Keep the pictures out while you transcribe the listing below exactly.
═══ Source data ═══
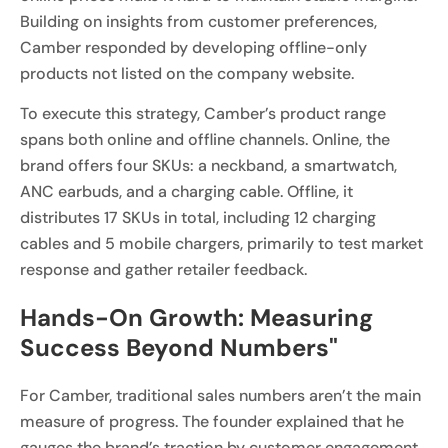
Building on insights from customer preferences,
Camber responded by developing offline-only
products not listed on the company website.
To execute this strategy, Camber’s product range
spans both online and offline channels. Online, the
brand offers four SKUs: a neckband, a smartwatch,
ANC earbuds, and a charging cable. Offline, it
distributes 17 SKUs in total, including 12 charging
cables and 5 mobile chargers, primarily to test market
response and gather retailer feedback.
Hands-On Growth: Measuring
Success Beyond Numbers"
For Camber, traditional sales numbers aren’t the main
measure of progress. The founder explained that he
gauges the brand’s traction by customer engagement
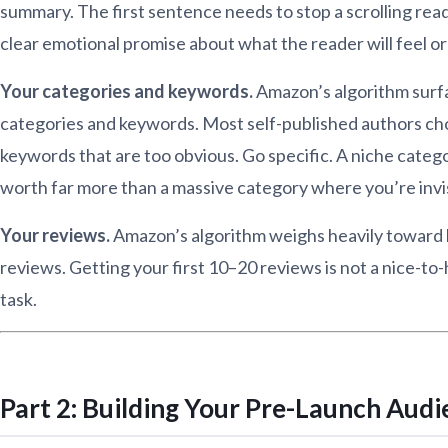
summary. The first sentence needs to stop a scrolling rea
clear emotional promise about what the reader will feel o
Your categories and keywords.
Amazon’s algorithm surf
categories and keywords. Most self-published authors ch
keywords that are too obvious. Go specific. A niche catego
worth far more than a massive category where you’re invis
Your reviews.
Amazon’s algorithm weighs heavily toward b
reviews. Getting your first 10–20 reviews is not a nice-to
task.
Part 2: Building Your Pre-Launch Aud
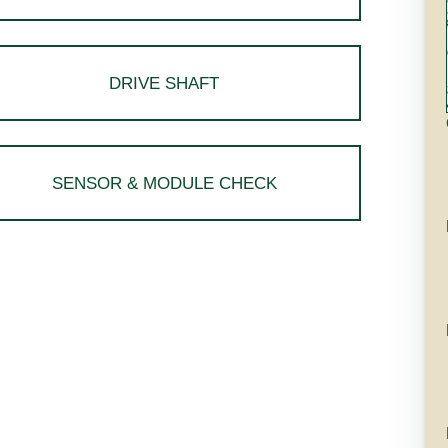
DRIVE SHAFT
SENSOR & MODULE CHECK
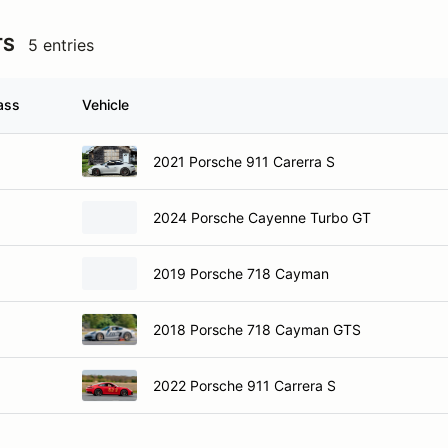
TS
5 entries
ass
Vehicle
2021 Porsche 911 Carerra S
2024 Porsche Cayenne Turbo GT
2019 Porsche 718 Cayman
2018 Porsche 718 Cayman GTS
2022 Porsche 911 Carrera S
═══
■ Solution to this task:
Building on insights from customer preferences,
Camber responded by developing offline-only
products not listed on the company website.
To execute this strategy, Camber’s product range
spans both online and offline channels. Online, the
brand offers four SKUs: a neckband, a smartwatch,
ANC earbuds, and a charging cable. Offline, it
distributes 17 SKUs in total, including 12 charging
cables and 5 mobile chargers, primarily to test market
response and gather retailer feedback.
Hands-On Growth: Measuring
Success Beyond Numbers"
For Camber, traditional sales numbers aren’t the main
measure of progress. The founder explained that he
gauges the brand’s traction by customer engagement
summary. The first sentence needs to stop a scrolling rea
clear emotional promise about what the reader will feel o
Your categories and keywords.
Amazon’s algorithm surf
categories and keywords. Most self-published authors ch
keywords that are too obvious. Go specific. A niche catego
worth far more than a massive category where you’re invis
Your reviews.
Amazon’s algorithm weighs heavily toward b
reviews. Getting your first 10–20 reviews is not a nice-to
task.
Part 2: Building Your Pre-Launch Aud
DRIVE SHAFT
SENSOR & MODULE CHECK
TS
5 entries
ass
Vehicle
2021 Porsche 911 Carerra S
2024 Porsche Cayenne Turbo GT
2019 Porsche 718 Cayman
2018 Porsche 718 Cayman GTS
2022 Porsche 911 Carrera S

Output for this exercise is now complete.